SELECTED EXTRACT

----------

Perfect Timing

Using fault codes as vital clues leads Andy Crook to the root cause

Published:  19 November, 2014

A customer presented us with a VW T4 van demonstrating a lack of power and difficulty starting hot or cold - in fact, it wouldn't start at all once it was turned off. A visual check revealed little evidence, due to the number of covers and shields in place. A quick code read was taken and the following diagnostic trouble code (DTC) was logged in the ECU memory - P1248 Start of injection timing regulation: Control deviation.

Codes are often helpful, in fact, they are often very accurate. This often results in technicians taking the code at face value and ordering whatever component is being flagged by the DTC. In this situation, it would be easy to simply blame the timing solenoid, as this is the component that controls the injection advance. However, you need to make sure you are getting to the real problem and not just treating a symptom. You should be thinking:

Then an appropriate test routine can be devised and logical tests carried out to confirm or deny the presence of faults.

Delve deeper

So, let's take a look at each of these questions...

Does the code match the symptoms?

What else could cause this code to be logged by the ECU?

What sensor(s) are responsible for monitoring this code?

What actuator is responsible for this output?

What mechanical functions are influenced, or influence, the operation of this sub system?

What tests should be carried out to determine the root cause and in what order? Well, in my experience, whatever you choose to test last is bound to be the cause, so I tend to perform the tests in the order of accessibility. The first on the list is questioning the customer i.e. 'Have you run out of fuel recently?' In this case, with the symptoms being present at the time of testing it is unlikely to be the cause of the DTC but it is worth looking through the service history and checking if the symptoms coincide with any previous work.

----------

(Extracted page text data)
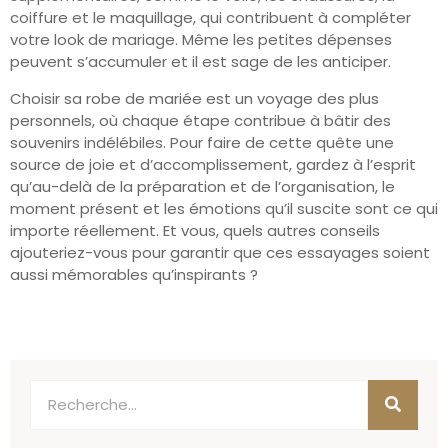
coiffure et le maquillage, qui contribuent à compléter
votre look de mariage. Même les petites dépenses
peuvent s’accumuler et il est sage de les anticiper.
Choisir sa robe de mariée est un voyage des plus
personnels, où chaque étape contribue à bâtir des
souvenirs indélébiles. Pour faire de cette quête une
source de joie et d’accomplissement, gardez à l’esprit
qu’au-delà de la préparation et de l’organisation, le
moment présent et les émotions qu’il suscite sont ce qui
importe réellement. Et vous, quels autres conseils
ajouteriez-vous pour garantir que ces essayages soient
aussi mémorables qu’inspirants ?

----------

THINGS TO DO
• a. Rewrite the van fault article from "What actuator is" up to and including "any previous work.", replacing "accessibility" with "convenience".
• b. Continue the article on the VW T4 van fault from the point where it stops.

RESPONSES BY ITEM NUMBER
• a.
What actuator is responsible for this output?

What mechanical functions are influenced, or influence, the operation of this sub system?

What tests should be carried out to determine the root cause and in what order? Well, in my experience, whatever you choose to test last is bound to be the cause, so I tend to perform the tests in the order of convenience. The first on the list is questioning the customer i.e. 'Have you run out of fuel recently?' In this case, with the symptoms being present at the time of testing it is unlikely to be the cause of the DTC but it is worth looking through the service history and checking if the symptoms coincide with any previous work.

• b.
The timing solenoid itself is easily accessible and is fed with a live and a switched ground, it is best checked with an oscilloscope when the engine is running. This tested OK, as did the crankshaft sensor and needle lift sensor.

The root cause

The cam timing and pump belts were next on the checklist and the pump belt was found to be saturated in oil. This had resulted in stripped teeth. After removing the pump belt it seemed logical to send the pump away to be checked and calibrated.

With the oil leak and two separate water leaks repaired with new seals, hoses and clips, the belt was replaced. The timing was checked using the VCDS (VAG-COM Diagnostic System) timing checker and then adjusted. You can see the injection timing on the vertical axis versus fuel temperature on the horizontal axis in Figure 2.

The Van was taken on a test drive and checked for correct performance, DTC's and leaks. The root cause was the oil leak, which resulted in the damaged drive belt. I have checked the DTC list and I can't find a single code that replaces the technician's ability to analyse, test and diagnose based on the evidence gathered. The DTC is just one piece of evidence, it should not be the only piece you rely on if you want to find the root cause.